Ülen ülen; uzun süredir beni korkutacak güzel korku filmi arıyordum. Yerli filmleri tek başına izleyince üç harflilerden dolayı tırsıyorum ama yabancı filmler beni çok tırstırtamıyor. Gerçi ufak çocuklardan biraz tırsmıyor değilim. Neyse geçenlerde The Boy filminin fragmanına rastladım. Aha dedim en çok üç buçuk attığım iki unsur bu filmde mevcut: Çocuk,Oyuncak.
Planı yaptım ve dün gece attım kendimi sinemaya. Akşam 23.15 Suaresine gittik. Oh dedim bu gece tırsıcam sonunda. Nerdeee ak ; bende şans mı var... Arkamıza 8-9 erkekli kızlı alaman 20'lik piçoslar oturmaz mı..Ebenizi züküym; hayvan gibi ses yapıyorlar, gülüyorlar falan. Zaten hem gençler, hem içkili hem de salak. Filmin ilk 10 dakkasının ırzına geçtiler; e malum korku filminde insan moda giremeyince piç oluyor. Kimseyi dövmemek için bir kaç bin kere içimden sabır çektim; ondan önce bi iki kere uyarmıştım gençleri. Neyse tam sessizleşti derken bir irkilme sahnesinde arkamızda ki kızlardan birinin hayvan gibi bağırması ve sonrasında kahkaha komasına girmesiyle film yeniden piç oldu. 20 saniye sonrasında elemanlardan biri apar topar kalkıp kafamıza çarpa çarpa koltukların olduğu bölümden çıkıp merdivenlere yöneldi.
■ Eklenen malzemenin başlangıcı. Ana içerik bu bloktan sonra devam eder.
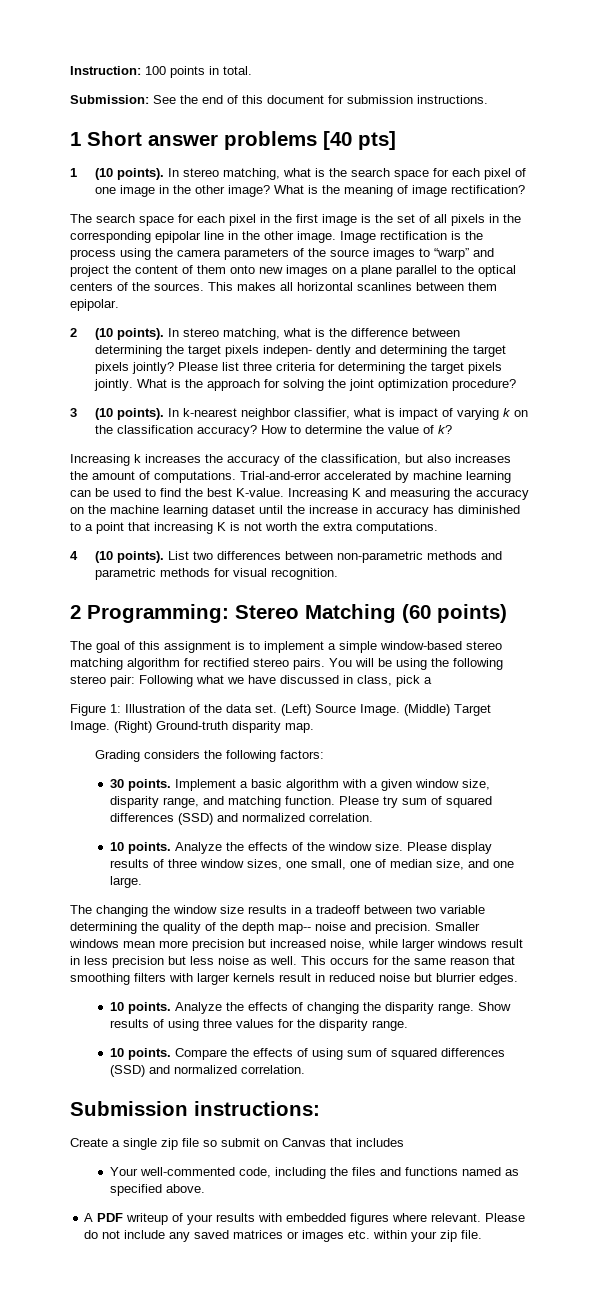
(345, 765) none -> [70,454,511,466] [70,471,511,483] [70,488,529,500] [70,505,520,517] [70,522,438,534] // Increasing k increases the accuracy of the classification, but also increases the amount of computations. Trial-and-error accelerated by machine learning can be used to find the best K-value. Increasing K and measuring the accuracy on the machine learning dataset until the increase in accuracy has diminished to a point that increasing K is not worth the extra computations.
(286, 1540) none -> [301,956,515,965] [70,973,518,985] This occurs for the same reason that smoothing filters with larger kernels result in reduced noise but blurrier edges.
Filmin yansıttığı ışığın altında merdivenlerden inen eleman fiskiye gibi ağzından garip sıvılar çıkartarak Mission Complete dedi. Evet sağolsun merdivenlere kustu ibnetör. Ondan sonra içeriye hakim olan koku bizim için son noktayı koydu. Apar topar çıktık salondan... Daha öncesinde bir görevliye şikayet etmiştim ama o da hayatından bezmiş olduğu için "İstediğiniz filme girebilirsiniz" diyip kestirip atmıştı. Bizde gecenin 12 sinde sinemada hepsi başlamış olan filmlerden hangisine gireceğimizi aramaya başladık. Hateful 8 vardı; izlemiştik, Deadpool; ilk yarım saatini kaçırmak istemiyordum. Hail Ceasar; salla. Ahanda baktık; Dirty Grandpa..Atladık girdik. Lan De Niro ne hallere düşmüş ; adam Galatasaray'dan beter hale gelmiş. Galatasaray mı maddi zorluk çekiyor Robert De Niro'mu emin olamadım. Adam gitmiş 72 yaşında, Zac Efron'la birlikte damli dötlü filmde oynamış. Ben severim böyle filmleri; bana göre bol eğlenceli bol cıbıldak karılı filmlerdir bunlar. Kısa bi özenirim orda ki fanfini fona; that's all.
Öyle de abi De Niro nedir ya; yazık değil mi lan adamın kariyerine. Adam bildiğin yıldız olan genç aktrislerin yaptığının tersini yapmış; hani ünlü olmak için önce Porno filmlerde yada açık seçik sahnelerde oynarlar ya ...
Neyse lan kendime döneyim ; bana da yazık değil mi. Korku filmi diye gidip , Zac Efron'un zükünün üstünde arı izledik. Eşeğin zükünde kelebek bile daha cazipti. The Boy'da güzeller güzeli, meme uçlu geceliğiyle Lauren Cohen'ı izleyecektik sözde.
İşte böyle yazık oldu sinema gecemize.
Bir daha ki sinema gecesinde görüşmek üzere.